Why is opioid use so dangerous?

Those who are addicted to opioids are highly vulnerable, at-risk patients. They are: more likely to leave treatment before it is completed; hypersensitive to physical and emotional pain, putting them at higher risk of relapse; and at higher risk of death from accidental overdose during relapse.  Risk of accidental death from opioid addiction increases after a person withdraws and remains abstinent for a period of time, losing tolerance they had previously established to opioids. If they relapse on an opioid dosage they were accustomed to prior to abstinence, when they were highly tolerant, overdose is a likely result. Breathing might be suppressed, resulting in respiratory arrest and death.

How is Hazelden changing its  treatment program for opioid-dependent patients?

In response to the nation’s epidemic of prescription painkiller addiction and rising death toll from overdose of opioids, Hazelden has enhanced its treatment programming to give its patients the best chances of long-term recovery from opioid addiction. The new programming includes opioid dependent specific groups, lectures and individual therapy, as well as the use of extended, adjunctive medication assisted treatment (MAT). These treatment protocols will focus on engagement over a longer period of time. Therefore, family and recovery community support, along with the use of recovery management interventions that provide significant structure and accountability, will be integral parts of the treatment protocols initiated.

What are some practices Hazelden will use to support medication assisted treatment?

The use of certain medications will only be employed as an adjunct to, and never as a substitute for, our Twelve Step, evidence-based recovery programming.

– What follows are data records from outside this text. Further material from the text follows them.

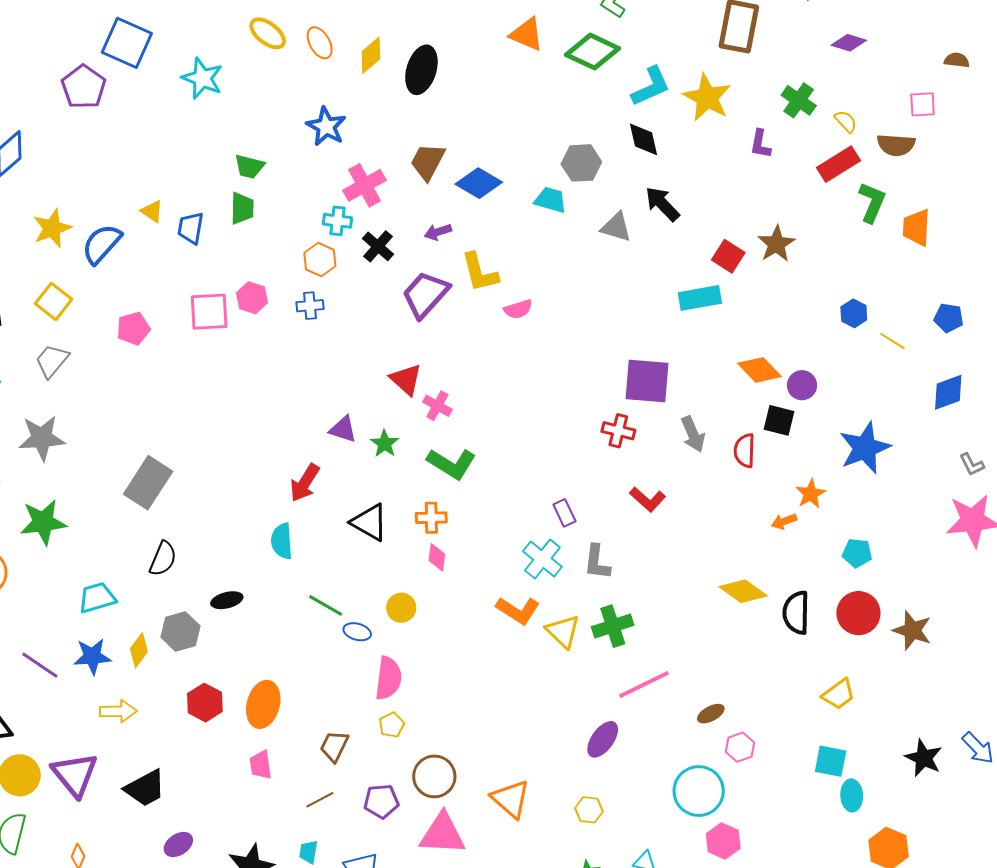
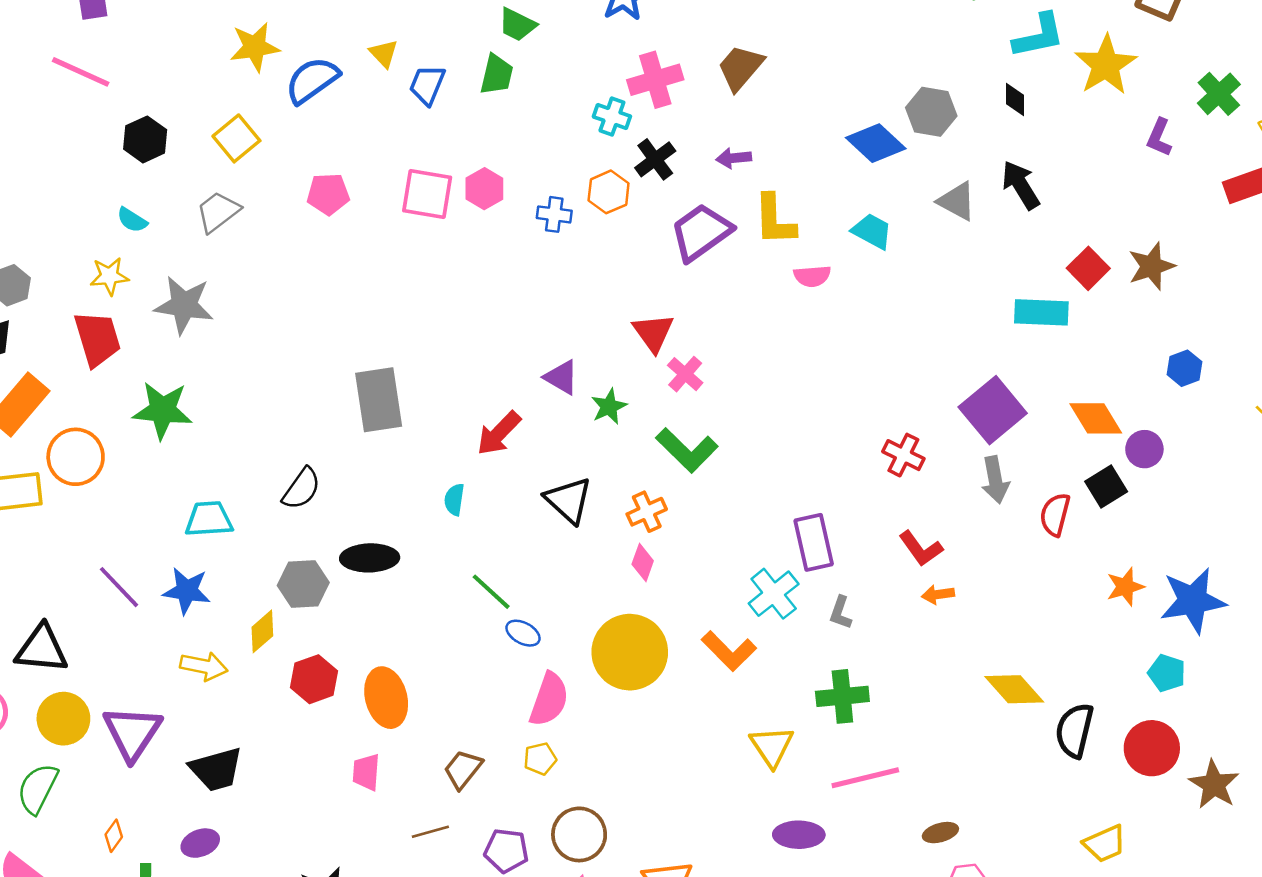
black diamond: (644, 139) -> (1015, 99), size x0.7
blue diamond: (479, 183) -> (876, 143), moved
cyan trapezoid: (551, 200) -> (872, 231), moved
orange hexagon: (320, 260) -> (609, 192), moved
blue hexagon: (854, 313) -> (1184, 368), moved
purple square: (647, 381) -> (993, 410), moved, turned 33
black square: (779, 420) -> (1106, 487), turned 32
blue star: (865, 448) -> (1193, 601), moved
gray rectangle: (148, 483) -> (379, 400), moved, turned -54
purple rectangle: (564, 513) -> (814, 542), size x1.6
orange cross: (431, 518) -> (647, 512), turned -36
orange arrow: (784, 521) -> (938, 594), moved
cyan semicircle: (282, 541) -> (454, 500), size x0.7
gray L-shape: (597, 562) -> (840, 613), size x0.7
black ellipse: (227, 600) -> (370, 558), size x1.4
yellow circle: (401, 608) -> (630, 652), moved, size x2.0
yellow triangle: (563, 631) -> (772, 746), moved
yellow diamond: (139, 650) -> (262, 631), moved
orange ellipse: (263, 704) -> (386, 698), turned -42
purple ellipse: (603, 739) -> (799, 835), turned 42
purple ellipse: (178, 844) -> (200, 843), moved

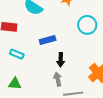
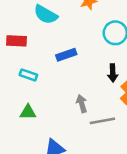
black arrow: (61, 60) -> (113, 73), moved

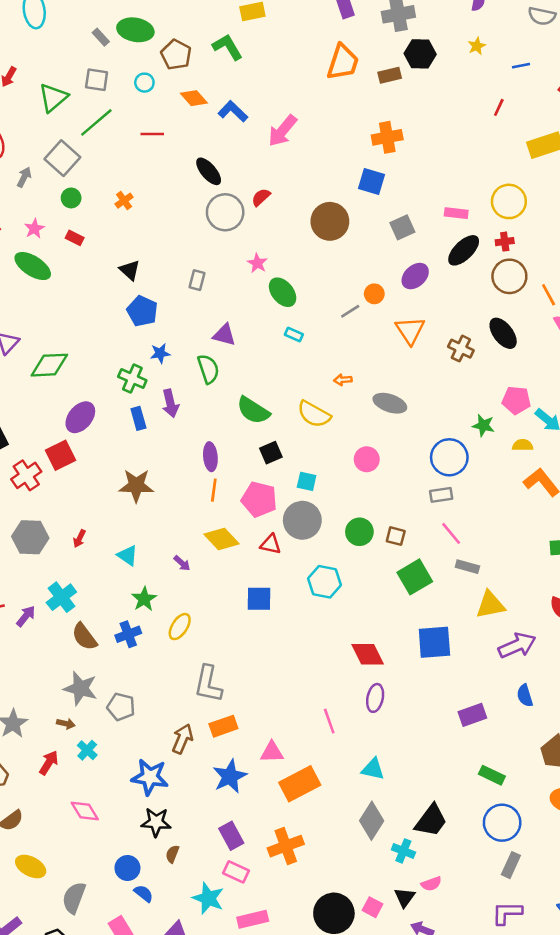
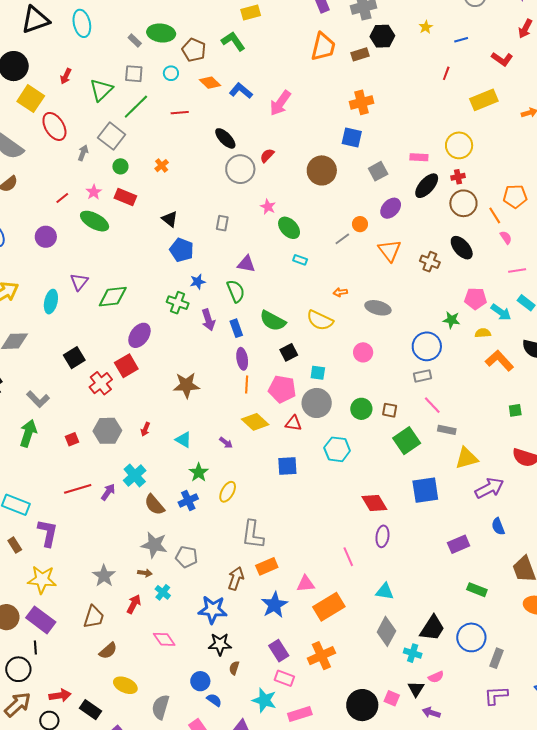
red rectangle: (75, 238) -> (125, 197), size x1.5
blue rectangle: (138, 418) -> (236, 328), moved
blue circle: (502, 823) -> (471, 637), moved

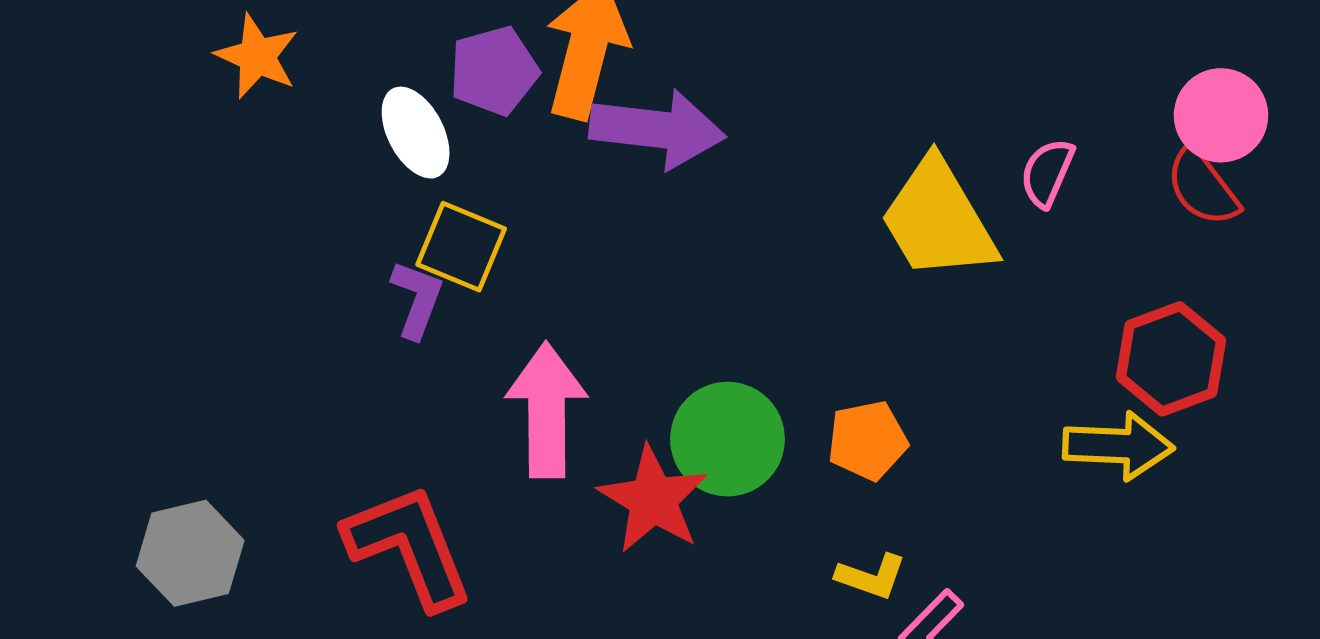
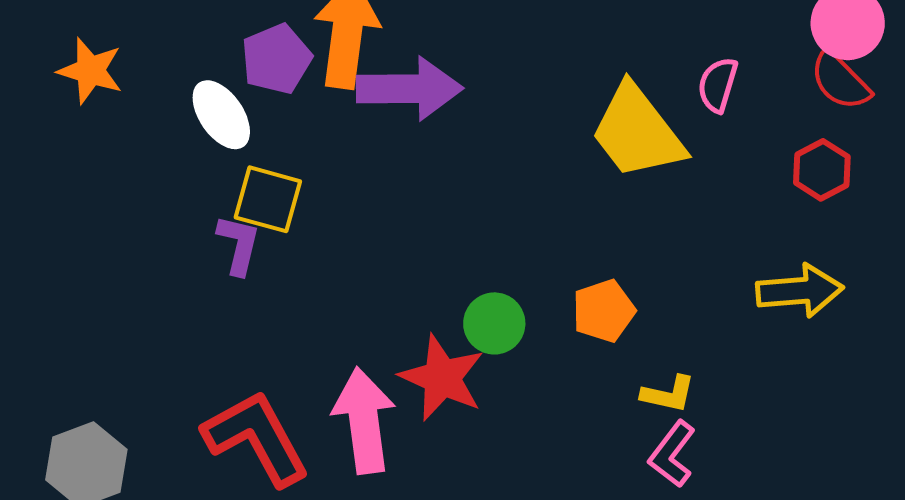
red hexagon: (1171, 359) -> (822, 170), moved, size x0.7
pink arrow: (547, 410) -> (364, 421), moved
green circle: (727, 439) -> (494, 323), size x0.7
yellow L-shape: (871, 577) -> (668, 394), moved

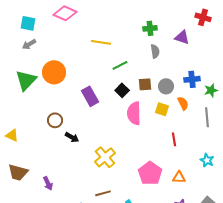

The aim is to engage patients for a long enough period of time to allow them to complete treatment, acquire new information, establish new relationships and become solidly involved in recovery. The goal will always be abstinence.

Anyone who is addicted to opioids and at high risk of relapse could be eligible for these medications. There are some contraindications, such as significant liver or respiratory disease, and these conditions must be carefully assessed.  Before administering these medications, Hazelden will work to ensure that patients will have access to adequate continuing care, including doctors who are licensed to administer these medications, and Twelve Step groups that are receptive to those who are using them.

What is the current evidence related to medication assisted treatment?

Hazelden will be using two medicines.  Naltrexone is an extended-release medication administered through injection once a month that prevents the binding of opioids to receptors in the brain, eliminating the drug’s ability to produce intoxication or reward. It has been shown to improve treatment retention and reduce craving and relapse. Naltrexone has no abuse potential. The other medicine is Buprenorphine/naloxone. Taken on a daily basis, Buprenorphine is a partial opioid agonist that activates opioid receptors just as morphine, oxycodone and heroin do, but not to the same degree. It inhibits craving, reduces relapse to opioid use and improves treatment retention. It is becoming the primary treatment for opioid dependence in the United States. It has been shown to improve self‐help group attendance and to be effective for both youth and adults. Treatment for opioid dependence with both these medications is supported by scientific research and recommended by SAMHSA, NIDA, Washington Circle and the VA.